The news: Google-parent Alphabet will make the deepest cuts to its global workforce in company history.
- In a memo sent to staff on Friday, CEO Sundar Pichai announced the “difficult decision” to slash 6.4% of its global workforce, totaling about 12,000 employees, per Insider.
- The layoffs will affect all product areas, levels, and regions including recruitment, corporate teams, and Google’s many engineering and product teams.
- Alongside the cuts, the tech giant will also delay a portion of employee bonus payouts.
The announcement is part of a steady march of tech layoffs affecting over 55,000 workers so far this year, per Layoffs,fyi, including a bloodbath of cuts at Amazon, Microsoft, Salesforce, and many more.
Didn’t read the tea leaves: The layoffs at Alphabet, Microsoft, Amazon, and Meta, make Apple the only Big Tech player that hasn’t announced a major talent trimming.
- Unlike its peers, Apple’s decision to not embark on bold pandemic-era growth is a likely contributor.
- The iPhone-maker added less than 7,000 employees between September 2020 and September 2021.
- In 2022, it grew by 6.5%, which was a modest uptick compared with other Big Tech companies’ double-digit increases, per CNBC.
The four tech giants’ overzealous growth between 2020 and 2022 is a crucial factor behind the layoffs.
- It points to executives’ plans for unbridled growth while not accounting for wild cards emerging from a precarious global environment.
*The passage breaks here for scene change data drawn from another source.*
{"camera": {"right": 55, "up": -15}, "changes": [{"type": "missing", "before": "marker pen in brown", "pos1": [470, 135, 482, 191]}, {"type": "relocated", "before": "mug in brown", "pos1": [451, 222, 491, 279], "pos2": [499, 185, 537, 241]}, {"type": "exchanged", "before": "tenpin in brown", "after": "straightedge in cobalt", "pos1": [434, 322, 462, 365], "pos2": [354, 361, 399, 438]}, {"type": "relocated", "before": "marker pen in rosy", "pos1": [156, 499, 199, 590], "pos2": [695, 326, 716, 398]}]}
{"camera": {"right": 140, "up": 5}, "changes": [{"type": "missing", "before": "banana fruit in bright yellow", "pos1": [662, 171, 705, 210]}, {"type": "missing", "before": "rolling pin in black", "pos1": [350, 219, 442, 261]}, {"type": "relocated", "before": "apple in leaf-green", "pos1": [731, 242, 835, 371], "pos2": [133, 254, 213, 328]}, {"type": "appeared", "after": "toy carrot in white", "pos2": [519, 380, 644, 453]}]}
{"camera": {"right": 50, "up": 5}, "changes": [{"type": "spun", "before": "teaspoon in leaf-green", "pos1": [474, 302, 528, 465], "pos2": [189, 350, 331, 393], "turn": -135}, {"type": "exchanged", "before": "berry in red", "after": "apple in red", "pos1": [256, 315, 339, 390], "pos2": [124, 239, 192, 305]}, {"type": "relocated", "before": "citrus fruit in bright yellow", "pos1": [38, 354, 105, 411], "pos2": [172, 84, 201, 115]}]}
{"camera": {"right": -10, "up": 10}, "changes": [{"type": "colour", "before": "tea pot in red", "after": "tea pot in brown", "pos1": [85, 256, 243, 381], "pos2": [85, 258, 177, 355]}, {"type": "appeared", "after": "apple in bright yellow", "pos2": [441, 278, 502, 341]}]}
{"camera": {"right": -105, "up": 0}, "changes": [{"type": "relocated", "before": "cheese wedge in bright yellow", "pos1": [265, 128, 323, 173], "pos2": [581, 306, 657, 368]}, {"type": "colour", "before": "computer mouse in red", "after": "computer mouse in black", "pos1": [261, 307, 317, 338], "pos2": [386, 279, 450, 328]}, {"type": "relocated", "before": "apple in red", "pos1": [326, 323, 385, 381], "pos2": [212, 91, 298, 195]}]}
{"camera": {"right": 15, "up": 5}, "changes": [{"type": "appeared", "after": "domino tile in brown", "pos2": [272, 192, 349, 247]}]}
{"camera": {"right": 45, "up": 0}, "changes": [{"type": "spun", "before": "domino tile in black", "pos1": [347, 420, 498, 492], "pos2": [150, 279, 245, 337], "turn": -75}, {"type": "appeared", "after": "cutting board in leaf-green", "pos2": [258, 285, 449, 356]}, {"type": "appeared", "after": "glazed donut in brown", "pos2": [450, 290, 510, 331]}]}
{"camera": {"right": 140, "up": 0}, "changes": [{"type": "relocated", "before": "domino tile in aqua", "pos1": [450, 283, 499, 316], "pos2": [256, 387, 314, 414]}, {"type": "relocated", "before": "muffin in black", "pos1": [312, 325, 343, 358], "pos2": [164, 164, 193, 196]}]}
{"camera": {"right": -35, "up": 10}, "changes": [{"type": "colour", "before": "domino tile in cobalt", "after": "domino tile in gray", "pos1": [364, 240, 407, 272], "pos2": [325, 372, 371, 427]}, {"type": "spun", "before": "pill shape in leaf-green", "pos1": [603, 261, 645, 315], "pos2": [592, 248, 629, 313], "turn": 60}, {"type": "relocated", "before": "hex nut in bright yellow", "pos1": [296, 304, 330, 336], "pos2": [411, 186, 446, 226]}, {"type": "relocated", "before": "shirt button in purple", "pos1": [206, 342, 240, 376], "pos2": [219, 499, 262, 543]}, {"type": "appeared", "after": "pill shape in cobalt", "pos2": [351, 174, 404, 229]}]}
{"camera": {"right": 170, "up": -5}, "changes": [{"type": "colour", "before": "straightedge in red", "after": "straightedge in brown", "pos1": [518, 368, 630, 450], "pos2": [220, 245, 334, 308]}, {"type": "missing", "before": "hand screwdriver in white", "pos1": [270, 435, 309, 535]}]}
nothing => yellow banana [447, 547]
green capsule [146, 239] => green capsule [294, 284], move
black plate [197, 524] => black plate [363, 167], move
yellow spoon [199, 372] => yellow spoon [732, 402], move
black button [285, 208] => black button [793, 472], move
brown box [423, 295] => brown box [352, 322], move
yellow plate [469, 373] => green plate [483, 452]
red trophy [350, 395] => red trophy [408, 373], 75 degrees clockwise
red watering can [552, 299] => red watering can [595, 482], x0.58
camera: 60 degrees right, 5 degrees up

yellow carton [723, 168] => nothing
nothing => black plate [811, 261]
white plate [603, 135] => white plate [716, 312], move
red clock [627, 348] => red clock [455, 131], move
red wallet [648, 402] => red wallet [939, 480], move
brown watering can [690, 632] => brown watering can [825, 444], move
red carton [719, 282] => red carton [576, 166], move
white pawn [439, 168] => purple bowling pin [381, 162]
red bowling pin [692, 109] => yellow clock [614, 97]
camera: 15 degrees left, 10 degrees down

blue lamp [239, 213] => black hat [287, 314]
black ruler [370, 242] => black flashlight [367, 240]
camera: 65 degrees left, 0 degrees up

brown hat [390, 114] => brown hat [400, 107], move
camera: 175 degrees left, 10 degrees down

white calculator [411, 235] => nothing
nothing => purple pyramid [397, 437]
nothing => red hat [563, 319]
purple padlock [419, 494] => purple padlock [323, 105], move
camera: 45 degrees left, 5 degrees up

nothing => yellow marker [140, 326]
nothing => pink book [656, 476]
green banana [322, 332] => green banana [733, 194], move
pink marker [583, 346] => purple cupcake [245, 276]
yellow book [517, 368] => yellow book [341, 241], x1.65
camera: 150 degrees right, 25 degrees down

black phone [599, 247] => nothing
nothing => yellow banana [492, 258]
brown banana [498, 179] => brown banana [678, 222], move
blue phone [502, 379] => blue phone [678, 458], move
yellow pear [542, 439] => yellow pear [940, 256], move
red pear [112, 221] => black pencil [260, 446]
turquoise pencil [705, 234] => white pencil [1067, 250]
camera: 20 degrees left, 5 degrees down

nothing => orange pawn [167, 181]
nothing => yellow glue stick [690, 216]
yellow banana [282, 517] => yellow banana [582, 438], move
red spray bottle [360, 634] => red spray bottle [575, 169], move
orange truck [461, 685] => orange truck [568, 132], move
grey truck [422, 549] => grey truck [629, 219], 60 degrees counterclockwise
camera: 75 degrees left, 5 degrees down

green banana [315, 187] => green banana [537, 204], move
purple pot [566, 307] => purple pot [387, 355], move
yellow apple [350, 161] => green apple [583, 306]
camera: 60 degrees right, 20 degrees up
- The misstep will likely push the industry toward more practicality and away from past excesses even if anticipated recovery provides relief by the end of 2023.
What’s next? Google isn’t just concerned about economic headwinds. Microsoft’s generative AI crusade is setting off market share alarm bells.
- Microsoft’s plan to integrate ChatGPT and similar tech from OpenAI across its product lines poses a threat to Google’s legacy tools like Search and Docs.
- We can expect big AI investments and announcements from Google this year as the tech giant scrambles to monetize generative AI while avoiding ethical and legal problems from the technology.
- Despite the specter of a recession, China’s reopening could give Google and other tech companies an economic boost.
Laid-off Googlers will likely fare well and be welcomed by other industries. Hiring of entry-level software engineers jumped by 36% for the government and 28% for the construction industry between January 2021 and December 2022, per Bloomberg.